### JOB
Rewrite the data as a two-column CSV with the headers field and value, giving one row for each line and putting each entry in its own quoted field with any line breaks turned into spaces. Begin at the start of the data and stop after the line that contains "order: Asparagales".

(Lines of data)
--- BEGIN ---
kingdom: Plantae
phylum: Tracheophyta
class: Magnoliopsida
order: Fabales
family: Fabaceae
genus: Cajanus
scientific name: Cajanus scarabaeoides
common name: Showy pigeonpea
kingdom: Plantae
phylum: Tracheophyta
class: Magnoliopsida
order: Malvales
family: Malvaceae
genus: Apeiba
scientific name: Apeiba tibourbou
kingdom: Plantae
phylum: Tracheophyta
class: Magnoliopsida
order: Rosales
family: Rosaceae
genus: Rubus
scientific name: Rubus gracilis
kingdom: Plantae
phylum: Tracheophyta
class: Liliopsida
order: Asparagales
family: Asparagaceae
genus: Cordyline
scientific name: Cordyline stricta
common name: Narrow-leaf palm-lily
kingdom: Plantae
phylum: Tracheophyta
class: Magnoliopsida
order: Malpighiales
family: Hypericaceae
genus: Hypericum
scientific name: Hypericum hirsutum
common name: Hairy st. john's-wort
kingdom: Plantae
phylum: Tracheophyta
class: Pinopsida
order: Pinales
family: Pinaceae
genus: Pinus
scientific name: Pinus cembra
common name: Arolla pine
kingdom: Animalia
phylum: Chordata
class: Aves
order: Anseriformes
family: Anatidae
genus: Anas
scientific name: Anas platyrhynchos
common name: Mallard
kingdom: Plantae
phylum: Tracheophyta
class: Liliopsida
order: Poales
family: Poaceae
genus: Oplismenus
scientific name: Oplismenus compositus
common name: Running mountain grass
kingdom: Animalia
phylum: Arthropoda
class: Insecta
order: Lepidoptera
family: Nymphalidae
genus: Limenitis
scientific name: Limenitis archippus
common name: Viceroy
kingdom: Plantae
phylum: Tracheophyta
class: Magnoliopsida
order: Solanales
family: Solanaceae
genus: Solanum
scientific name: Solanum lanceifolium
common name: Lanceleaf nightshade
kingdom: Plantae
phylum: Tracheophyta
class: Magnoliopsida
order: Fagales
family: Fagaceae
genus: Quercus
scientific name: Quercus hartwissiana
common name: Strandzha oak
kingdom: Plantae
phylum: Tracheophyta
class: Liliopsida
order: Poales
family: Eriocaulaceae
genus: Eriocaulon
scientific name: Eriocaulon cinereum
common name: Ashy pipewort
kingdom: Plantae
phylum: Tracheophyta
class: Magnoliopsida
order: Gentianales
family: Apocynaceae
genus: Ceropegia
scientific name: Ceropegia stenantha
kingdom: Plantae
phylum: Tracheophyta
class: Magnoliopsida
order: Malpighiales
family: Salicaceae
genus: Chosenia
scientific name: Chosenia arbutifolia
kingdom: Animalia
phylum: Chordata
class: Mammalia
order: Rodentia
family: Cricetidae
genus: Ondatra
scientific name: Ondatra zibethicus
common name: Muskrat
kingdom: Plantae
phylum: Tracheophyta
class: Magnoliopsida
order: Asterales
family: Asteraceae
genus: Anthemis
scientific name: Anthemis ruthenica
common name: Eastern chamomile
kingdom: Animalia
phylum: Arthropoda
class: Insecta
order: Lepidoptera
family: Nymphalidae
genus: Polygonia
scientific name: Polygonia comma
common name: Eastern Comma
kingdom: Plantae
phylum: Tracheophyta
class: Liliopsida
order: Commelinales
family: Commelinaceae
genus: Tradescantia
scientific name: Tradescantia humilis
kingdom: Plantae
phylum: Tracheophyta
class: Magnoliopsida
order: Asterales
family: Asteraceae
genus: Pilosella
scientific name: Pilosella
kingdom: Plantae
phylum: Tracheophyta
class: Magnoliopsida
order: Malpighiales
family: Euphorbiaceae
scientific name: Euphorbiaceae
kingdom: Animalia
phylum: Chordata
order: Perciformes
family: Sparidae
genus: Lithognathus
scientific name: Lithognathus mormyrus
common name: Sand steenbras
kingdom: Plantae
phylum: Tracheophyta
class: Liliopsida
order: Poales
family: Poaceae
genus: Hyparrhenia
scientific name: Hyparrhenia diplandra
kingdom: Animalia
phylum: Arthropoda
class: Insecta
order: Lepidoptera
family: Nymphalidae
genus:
--- END ---
### FULL RESPONSE
field,value
"kingdom:","Plantae"
"phylum:","Tracheophyta"
"class:","Magnoliopsida"
"order:","Fabales"
"family:","Fabaceae"
"genus:","Cajanus"
"scientific name:","Cajanus scarabaeoides"
"common name:","Showy pigeonpea"
"kingdom:","Plantae"
"phylum:","Tracheophyta"
"class:","Magnoliopsida"
"order:","Malvales"
"family:","Malvaceae"
"genus:","Apeiba"
"scientific name:","Apeiba tibourbou"
"kingdom:","Plantae"
"phylum:","Tracheophyta"
"class:","Magnoliopsida"
"order:","Rosales"
"family:","Rosaceae"
"genus:","Rubus"
"scientific name:","Rubus gracilis"
"kingdom:","Plantae"
"phylum:","Tracheophyta"
"class:","Liliopsida"
"order:","Asparagales"